■ **Source material**:
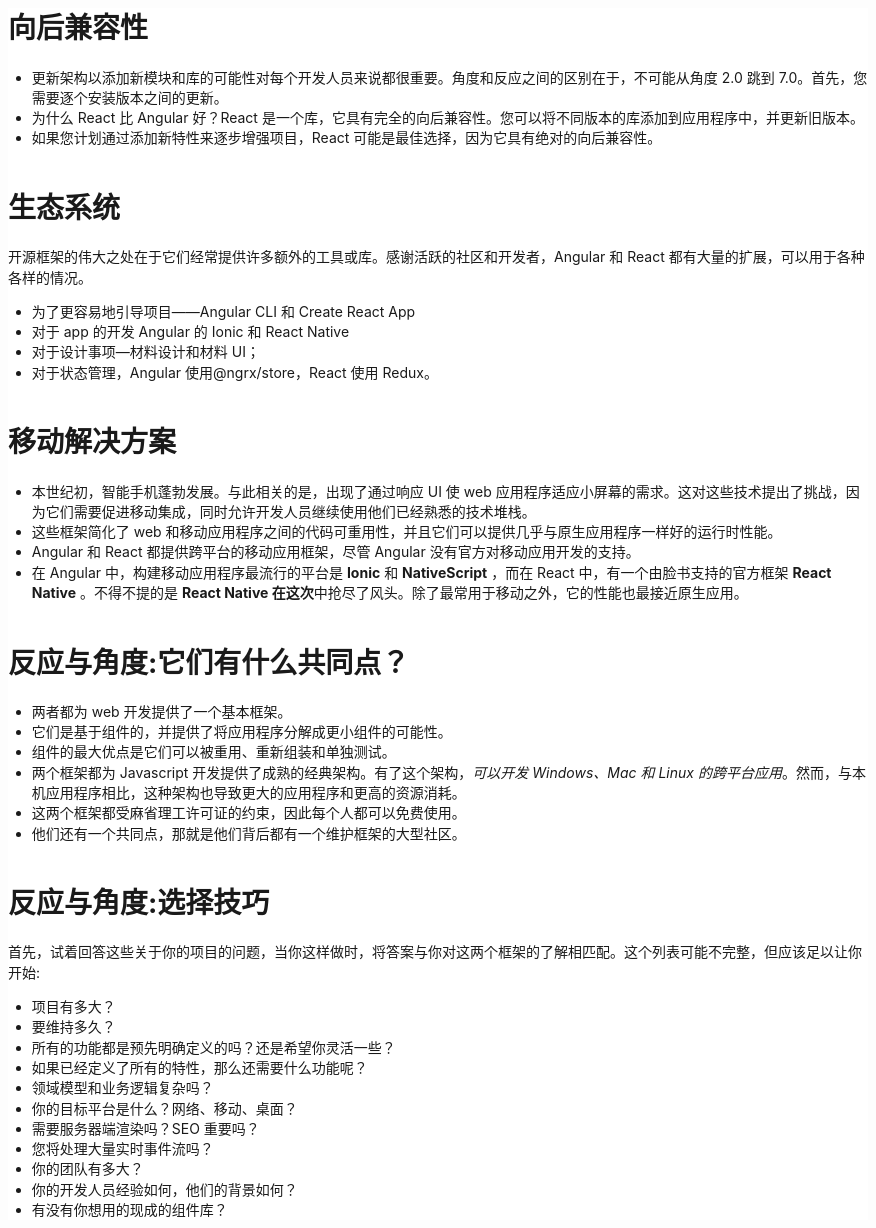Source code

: # 向后兼容性

*   更新架构以添加新模块和库的可能性对每个开发人员来说都很重要。角度和反应之间的区别在于，不可能从角度 2.0 跳到 7.0。首先，您需要逐个安装版本之间的更新。
*   为什么 React 比 Angular 好？React 是一个库，它具有完全的向后兼容性。您可以将不同版本的库添加到应用程序中，并更新旧版本。
*   如果您计划通过添加新特性来逐步增强项目，React 可能是最佳选择，因为它具有绝对的向后兼容性。

# 生态系统

开源框架的伟大之处在于它们经常提供许多额外的工具或库。感谢活跃的社区和开发者，Angular 和 React 都有大量的扩展，可以用于各种各样的情况。

*   为了更容易地引导项目——Angular CLI 和 Create React App
*   对于 app 的开发 Angular 的 Ionic 和 React Native
*   对于设计事项—材料设计和材料 UI；
*   对于状态管理，Angular 使用@ngrx/store，React 使用 Redux。

# 移动解决方案

*   本世纪初，智能手机蓬勃发展。与此相关的是，出现了通过响应 UI 使 web 应用程序适应小屏幕的需求。这对这些技术提出了挑战，因为它们需要促进移动集成，同时允许开发人员继续使用他们已经熟悉的技术堆栈。
*   这些框架简化了 web 和移动应用程序之间的代码可重用性，并且它们可以提供几乎与原生应用程序一样好的运行时性能。
*   Angular 和 React 都提供跨平台的移动应用框架，尽管 Angular 没有官方对移动应用开发的支持。
*   在 Angular 中，构建移动应用程序最流行的平台是 **Ionic** 和 **NativeScript** ，而在 React 中，有一个由脸书支持的官方框架 **React Native** 。不得不提的是 **React Native 在这次**中抢尽了风头。除了最常用于移动之外，它的性能也最接近原生应用。

# 反应与角度:它们有什么共同点？

*   两者都为 web 开发提供了一个基本框架。
*   它们是基于组件的，并提供了将应用程序分解成更小组件的可能性。
*   组件的最大优点是它们可以被重用、重新组装和单独测试。
*   两个框架都为 Javascript 开发提供了成熟的经典架构。有了这个架构，*可以开发 Windows、Mac 和 Linux 的跨平台应用*。然而，与本机应用程序相比，这种架构也导致更大的应用程序和更高的资源消耗。
*   这两个框架都受麻省理工许可证的约束，因此每个人都可以免费使用。
*   他们还有一个共同点，那就是他们背后都有一个维护框架的大型社区。

# 反应与角度:选择技巧

首先，试着回答这些关于你的项目的问题，当你这样做时，将答案与你对这两个框架的了解相匹配。这个列表可能不完整，但应该足以让你开始:

*   项目有多大？
*   要维持多久？
*   所有的功能都是预先明确定义的吗？还是希望你灵活一些？
*   如果已经定义了所有的特性，那么还需要什么功能呢？
*   领域模型和业务逻辑复杂吗？
*   你的目标平台是什么？网络、移动、桌面？
*   需要服务器端渲染吗？SEO 重要吗？
*   您将处理大量实时事件流吗？
*   你的团队有多大？
*   你的开发人员经验如何，他们的背景如何？
*   有没有你想用的现成的组件库？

■ **Problem to solve**: Repeat the whole of the material above exactly, but keep the pictures out.

■ **Solution**:
Source code

: # 向后兼容性

*   更新架构以添加新模块和库的可能性对每个开发人员来说都很重要。角度和反应之间的区别在于，不可能从角度 2.0 跳到 7.0。首先，您需要逐个安装版本之间的更新。
*   为什么 React 比 Angular 好？React 是一个库，它具有完全的向后兼容性。您可以将不同版本的库添加到应用程序中，并更新旧版本。
*   如果您计划通过添加新特性来逐步增强项目，React 可能是最佳选择，因为它具有绝对的向后兼容性。

# 生态系统

开源框架的伟大之处在于它们经常提供许多额外的工具或库。感谢活跃的社区和开发者，Angular 和 React 都有大量的扩展，可以用于各种各样的情况。

*   为了更容易地引导项目——Angular CLI 和 Create React App
*   对于 app 的开发 Angular 的 Ionic 和 React Native
*   对于设计事项—材料设计和材料 UI；
*   对于状态管理，Angular 使用@ngrx/store，React 使用 Redux。

# 移动解决方案

*   本世纪初，智能手机蓬勃发展。与此相关的是，出现了通过响应 UI 使 web 应用程序适应小屏幕的需求。这对这些技术提出了挑战，因为它们需要促进移动集成，同时允许开发人员继续使用他们已经熟悉的技术堆栈。
*   这些框架简化了 web 和移动应用程序之间的代码可重用性，并且它们可以提供几乎与原生应用程序一样好的运行时性能。
*   Angular 和 React 都提供跨平台的移动应用框架，尽管 Angular 没有官方对移动应用开发的支持。
*   在 Angular 中，构建移动应用程序最流行的平台是 **Ionic** 和 **NativeScript** ，而在 React 中，有一个由脸书支持的官方框架 **React Native** 。不得不提的是 **React Native 在这次**中抢尽了风头。除了最常用于移动之外，它的性能也最接近原生应用。

# 反应与角度:它们有什么共同点？

*   两者都为 web 开发提供了一个基本框架。
*   它们是基于组件的，并提供了将应用程序分解成更小组件的可能性。
*   组件的最大优点是它们可以被重用、重新组装和单独测试。
*   两个框架都为 Javascript 开发提供了成熟的经典架构。有了这个架构，*可以开发 Windows、Mac 和 Linux 的跨平台应用*。然而，与本机应用程序相比，这种架构也导致更大的应用程序和更高的资源消耗。
*   这两个框架都受麻省理工许可证的约束，因此每个人都可以免费使用。
*   他们还有一个共同点，那就是他们背后都有一个维护框架的大型社区。

# 反应与角度:选择技巧

首先，试着回答这些关于你的项目的问题，当你这样做时，将答案与你对这两个框架的了解相匹配。这个列表可能不完整，但应该足以让你开始:

*   项目有多大？
*   要维持多久？
*   所有的功能都是预先明确定义的吗？还是希望你灵活一些？
*   如果已经定义了所有的特性，那么还需要什么功能呢？
*   领域模型和业务逻辑复杂吗？
*   你的目标平台是什么？网络、移动、桌面？
*   需要服务器端渲染吗？SEO 重要吗？
*   您将处理大量实时事件流吗？
*   你的团队有多大？
*   你的开发人员经验如何，他们的背景如何？
*   有没有你想用的现成的组件库？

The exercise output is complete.